DATASET CONTENT ->

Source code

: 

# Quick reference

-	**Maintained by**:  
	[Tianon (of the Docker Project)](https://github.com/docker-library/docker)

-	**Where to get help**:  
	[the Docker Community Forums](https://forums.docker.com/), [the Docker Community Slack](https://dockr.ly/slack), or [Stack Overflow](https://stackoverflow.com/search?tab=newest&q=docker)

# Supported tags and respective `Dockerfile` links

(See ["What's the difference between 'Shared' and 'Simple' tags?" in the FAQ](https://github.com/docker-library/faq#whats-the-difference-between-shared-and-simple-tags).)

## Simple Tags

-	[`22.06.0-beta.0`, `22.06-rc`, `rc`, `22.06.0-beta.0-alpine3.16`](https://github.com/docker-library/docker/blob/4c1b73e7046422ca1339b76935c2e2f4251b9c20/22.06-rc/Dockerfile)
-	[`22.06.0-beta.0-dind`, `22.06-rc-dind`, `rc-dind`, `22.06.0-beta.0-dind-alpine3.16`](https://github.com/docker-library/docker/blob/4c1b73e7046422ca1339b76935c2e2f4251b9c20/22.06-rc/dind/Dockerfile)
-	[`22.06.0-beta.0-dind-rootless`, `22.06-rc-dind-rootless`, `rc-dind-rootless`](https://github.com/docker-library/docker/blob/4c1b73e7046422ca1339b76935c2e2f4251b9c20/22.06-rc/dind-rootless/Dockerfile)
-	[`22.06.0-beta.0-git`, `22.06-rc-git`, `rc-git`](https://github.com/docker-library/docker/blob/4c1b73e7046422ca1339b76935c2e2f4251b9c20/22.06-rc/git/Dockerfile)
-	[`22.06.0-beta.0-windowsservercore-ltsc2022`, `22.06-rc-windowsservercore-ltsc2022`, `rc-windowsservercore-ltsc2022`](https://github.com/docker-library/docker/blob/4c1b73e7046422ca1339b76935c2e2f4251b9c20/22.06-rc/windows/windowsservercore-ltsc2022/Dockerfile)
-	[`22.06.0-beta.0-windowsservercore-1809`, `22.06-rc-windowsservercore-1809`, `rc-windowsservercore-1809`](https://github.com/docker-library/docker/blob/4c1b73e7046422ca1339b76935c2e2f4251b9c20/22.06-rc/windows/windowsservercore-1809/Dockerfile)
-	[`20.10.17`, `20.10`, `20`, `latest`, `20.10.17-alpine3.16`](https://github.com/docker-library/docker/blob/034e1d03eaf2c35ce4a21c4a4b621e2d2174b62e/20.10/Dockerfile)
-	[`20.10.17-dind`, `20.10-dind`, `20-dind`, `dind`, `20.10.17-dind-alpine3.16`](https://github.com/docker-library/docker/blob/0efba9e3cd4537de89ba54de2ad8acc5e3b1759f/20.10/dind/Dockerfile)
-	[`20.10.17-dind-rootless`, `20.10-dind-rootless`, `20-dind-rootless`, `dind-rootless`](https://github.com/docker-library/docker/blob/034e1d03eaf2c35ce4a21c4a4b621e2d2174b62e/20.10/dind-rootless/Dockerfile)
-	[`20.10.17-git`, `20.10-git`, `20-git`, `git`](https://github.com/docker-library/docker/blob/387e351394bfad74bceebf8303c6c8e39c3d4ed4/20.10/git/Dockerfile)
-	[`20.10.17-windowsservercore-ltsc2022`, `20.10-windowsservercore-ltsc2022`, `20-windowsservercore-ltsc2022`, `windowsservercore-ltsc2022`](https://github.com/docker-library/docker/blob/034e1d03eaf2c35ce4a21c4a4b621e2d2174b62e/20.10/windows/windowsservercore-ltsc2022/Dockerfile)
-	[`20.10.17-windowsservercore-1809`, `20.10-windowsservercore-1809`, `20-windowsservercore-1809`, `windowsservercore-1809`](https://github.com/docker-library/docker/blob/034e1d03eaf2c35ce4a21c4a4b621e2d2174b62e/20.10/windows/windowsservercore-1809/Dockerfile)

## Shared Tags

WRITTEN TASK -> Restate every line of the data word for word.

SOLUTION TO THIS TASK ->
Source code

: 

# Quick reference

-	**Maintained by**:  
	[Tianon (of the Docker Project)](https://github.com/docker-library/docker)

-	**Where to get help**:  
	[the Docker Community Forums](https://forums.docker.com/), [the Docker Community Slack](https://dockr.ly/slack), or [Stack Overflow](https://stackoverflow.com/search?tab=newest&q=docker)

# Supported tags and respective `Dockerfile` links

(See ["What's the difference between 'Shared' and 'Simple' tags?" in the FAQ](https://github.com/docker-library/faq#whats-the-difference-between-shared-and-simple-tags).)

## Simple Tags

-	[`22.06.0-beta.0`, `22.06-rc`, `rc`, `22.06.0-beta.0-alpine3.16`](https://github.com/docker-library/docker/blob/4c1b73e7046422ca1339b76935c2e2f4251b9c20/22.06-rc/Dockerfile)
-	[`22.06.0-beta.0-dind`, `22.06-rc-dind`, `rc-dind`, `22.06.0-beta.0-dind-alpine3.16`](https://github.com/docker-library/docker/blob/4c1b73e7046422ca1339b76935c2e2f4251b9c20/22.06-rc/dind/Dockerfile)
-	[`22.06.0-beta.0-dind-rootless`, `22.06-rc-dind-rootless`, `rc-dind-rootless`](https://github.com/docker-library/docker/blob/4c1b73e7046422ca1339b76935c2e2f4251b9c20/22.06-rc/dind-rootless/Dockerfile)
-	[`22.06.0-beta.0-git`, `22.06-rc-git`, `rc-git`](https://github.com/docker-library/docker/blob/4c1b73e7046422ca1339b76935c2e2f4251b9c20/22.06-rc/git/Dockerfile)
-	[`22.06.0-beta.0-windowsservercore-ltsc2022`, `22.06-rc-windowsservercore-ltsc2022`, `rc-windowsservercore-ltsc2022`](https://github.com/docker-library/docker/blob/4c1b73e7046422ca1339b76935c2e2f4251b9c20/22.06-rc/windows/windowsservercore-ltsc2022/Dockerfile)
-	[`22.06.0-beta.0-windowsservercore-1809`, `22.06-rc-windowsservercore-1809`, `rc-windowsservercore-1809`](https://github.com/docker-library/docker/blob/4c1b73e7046422ca1339b76935c2e2f4251b9c20/22.06-rc/windows/windowsservercore-1809/Dockerfile)
-	[`20.10.17`, `20.10`, `20`, `latest`, `20.10.17-alpine3.16`](https://github.com/docker-library/docker/blob/034e1d03eaf2c35ce4a21c4a4b621e2d2174b62e/20.10/Dockerfile)
-	[`20.10.17-dind`, `20.10-dind`, `20-dind`, `dind`, `20.10.17-dind-alpine3.16`](https://github.com/docker-library/docker/blob/0efba9e3cd4537de89ba54de2ad8acc5e3b1759f/20.10/dind/Dockerfile)
-	[`20.10.17-dind-rootless`, `20.10-dind-rootless`, `20-dind-rootless`, `dind-rootless`](https://github.com/docker-library/docker/blob/034e1d03eaf2c35ce4a21c4a4b621e2d2174b62e/20.10/dind-rootless/Dockerfile)
-	[`20.10.17-git`, `20.10-git`, `20-git`, `git`](https://github.com/docker-library/docker/blob/387e351394bfad74bceebf8303c6c8e39c3d4ed4/20.10/git/Dockerfile)
-	[`20.10.17-windowsservercore-ltsc2022`, `20.10-windowsservercore-ltsc2022`, `20-windowsservercore-ltsc2022`, `windowsservercore-ltsc2022`](https://github.com/docker-library/docker/blob/034e1d03eaf2c35ce4a21c4a4b621e2d2174b62e/20.10/windows/windowsservercore-ltsc2022/Dockerfile)
-	[`20.10.17-windowsservercore-1809`, `20.10-windowsservercore-1809`, `20-windowsservercore-1809`, `windowsservercore-1809`](https://github.com/docker-library/docker/blob/034e1d03eaf2c35ce4a21c4a4b621e2d2174b62e/20.10/windows/windowsservercore-1809/Dockerfile)

## Shared Tags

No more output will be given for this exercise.